Group of the Progressive Alliance of
Socialists Democrats
in the European Parliament
Evelyn Regner
Member of the European Parliament
ASP 13 G 101
Rue Wiertz 60
B-1047 Bruxelles
T +32 2 284 7476
Mail:
www.evelyn-regner.at

Brussels, 9, November 2015

The importance of a fair and effective taxation system for a prosperous and just society

Note from Evelyn Regner, Member of the European Parliament

Member of the TAXE Committee

9 November 2015

Tax fraud and tax evasion represents a huge problem and affects us all. Up to one trillion euro a year is being lost due to tax evasion and avoidance.

The EU and Member States need to strengthen their cooperation in the field of taxation to combat the problem within the European Union and also international.

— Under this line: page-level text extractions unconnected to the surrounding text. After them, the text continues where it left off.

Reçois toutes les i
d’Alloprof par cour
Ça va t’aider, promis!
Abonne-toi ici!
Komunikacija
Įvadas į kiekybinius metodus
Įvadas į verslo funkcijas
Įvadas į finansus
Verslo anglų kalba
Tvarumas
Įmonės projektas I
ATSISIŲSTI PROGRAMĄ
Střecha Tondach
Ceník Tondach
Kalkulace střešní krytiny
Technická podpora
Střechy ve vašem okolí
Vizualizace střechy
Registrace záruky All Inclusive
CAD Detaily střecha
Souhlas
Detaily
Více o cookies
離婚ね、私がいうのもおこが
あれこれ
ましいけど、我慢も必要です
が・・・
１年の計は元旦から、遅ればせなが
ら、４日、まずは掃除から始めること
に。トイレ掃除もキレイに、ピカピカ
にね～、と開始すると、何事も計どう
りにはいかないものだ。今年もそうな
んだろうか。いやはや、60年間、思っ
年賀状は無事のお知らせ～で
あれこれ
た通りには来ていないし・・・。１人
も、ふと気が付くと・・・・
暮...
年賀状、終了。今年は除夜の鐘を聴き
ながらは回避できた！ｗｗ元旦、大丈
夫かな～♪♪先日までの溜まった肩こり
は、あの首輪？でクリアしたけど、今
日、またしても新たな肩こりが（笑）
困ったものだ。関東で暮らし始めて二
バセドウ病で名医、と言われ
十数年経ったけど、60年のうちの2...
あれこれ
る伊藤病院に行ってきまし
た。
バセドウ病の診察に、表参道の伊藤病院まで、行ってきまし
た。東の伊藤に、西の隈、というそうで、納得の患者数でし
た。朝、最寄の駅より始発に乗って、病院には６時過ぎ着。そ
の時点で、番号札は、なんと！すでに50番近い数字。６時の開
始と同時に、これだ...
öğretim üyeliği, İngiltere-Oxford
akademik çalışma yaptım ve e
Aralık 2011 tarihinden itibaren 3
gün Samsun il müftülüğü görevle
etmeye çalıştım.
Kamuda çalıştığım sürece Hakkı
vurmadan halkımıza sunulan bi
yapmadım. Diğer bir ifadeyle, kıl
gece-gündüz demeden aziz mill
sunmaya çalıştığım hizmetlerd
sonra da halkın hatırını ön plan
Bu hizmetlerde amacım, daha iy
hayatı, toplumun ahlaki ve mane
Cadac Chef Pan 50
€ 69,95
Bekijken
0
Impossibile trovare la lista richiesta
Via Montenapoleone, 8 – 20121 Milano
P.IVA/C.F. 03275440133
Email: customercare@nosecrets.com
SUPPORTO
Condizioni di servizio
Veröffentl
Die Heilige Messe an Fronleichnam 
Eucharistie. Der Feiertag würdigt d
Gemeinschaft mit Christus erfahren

I would like to point out some of the major developments which are going on within the European Union to fight against tax fraud and tax evasion:

1.  Report of the TAXE Committee (European Parliament)

In November 2014 it was revealed that Luxembourg had given preferential tax treatment to a number of multinational corporations (MNCs) such as Pepsi, Ikea, Fedex, Fiat, Starbucks, Apple, Amazon etc. The leaked documents indicated that some companies have enjoyed effective tax rates of less than 1 percent on the profits they’ve shuffled into Luxembourg.

As a result, the European Parliament set up a special committee (TAXE) on tax rulings to look into tax legislation of Member States that could be considered unfair for EU competition law.

Within the TAXE committee we made recommendations in a wide range of field to solve the problem of tax fraud and tax evasion. Some of the key points are listed below:

·  We called on the Commission to speed up the presentation of legislative modifications for the prompt establishment of a compulsory EU-wide Common Consolidated Corporate Tax Base (CCCTB)

·  The country-by-country tax reporting framework for MNEs should be made public

·  Introduction of Common European list of tax havens based on comprehensive, transparent, robust, objectively verifiable and commonly accepted indicators

·  Criteria to define tax havens "independently of their location"

·  State aid rules should foresee sanctions that constitute an effective deterrent against illegal state aid

·  No EU funding to companies convicted of tax fraud, tax evasion or aggressive tax planning

·  European Commission should extend investigations to other MNCs mentioned in LuxLeaks

·  EU legislative framework for the effective protection of whistle-blowers

·  Naming and shaming of MNCs who didn't show up before the committee in footnotes, in the body of the report.

·  Sanctions to Member States and companies found to be involved in harmful tax practices.

2.  Decisions of the European Commission concerning tax rulings granted by Luxembourg to Fiat and by the Netherlands to Starbucks

The European Commission requested a large number of tax rulings from all Member States, for concrete analysis of existing tax rulings.

Furthermore, recently the EC adopted two decisions concerning tax rulings and indicated that rulings in case of Fiat (Luxembourg) and Starbucks (Netherlands) were illegal under EU state aid rule. In both cases profits were shifted from one company to another in the same group, with no valid economic justification. Thus tax ruling have unduly reduced Starbucks and Fiats tax burden by a total of between €20 and €30 million. Therefore both companies have been ordered by the European Commission to repay up to 30 million euros.

3.  EU Directive on EU Information Exchange on Tax Rulings

In October 2015, the EU Economy and Finance Council (ECOFIN) agreed on the EU Directive on automatic exchange of tax rulings. The achieved agreement is disappointed as the EU ministers watered down the Commission’s proposal for more transparency and automatic exchange of information.

We call on the Council to take into account the Parliament's position, especially regarding

a) the scope, extended to all rulings, not just "cross border rulings and advance pricing arrangements", given that purely national transactions can also have cross-border effects. The Council made the directive’s scope "cross-border only".

b) the retroactivity period: All tax rulings still valid should be exchanged. The Council agreed that the directive would apply only to rulings, amendments or renewals of rulings after 31 December 2016, with some exceptions for those issued, amended or renewed between 2012 and 2016.

c) the establishment of a central directory to which the Commission would have full access. The Council ensured that the Commission is explicitly not allowed to do anything with the information - to which the Commission only has very limited access - other than overseeing that the directive is properly applied.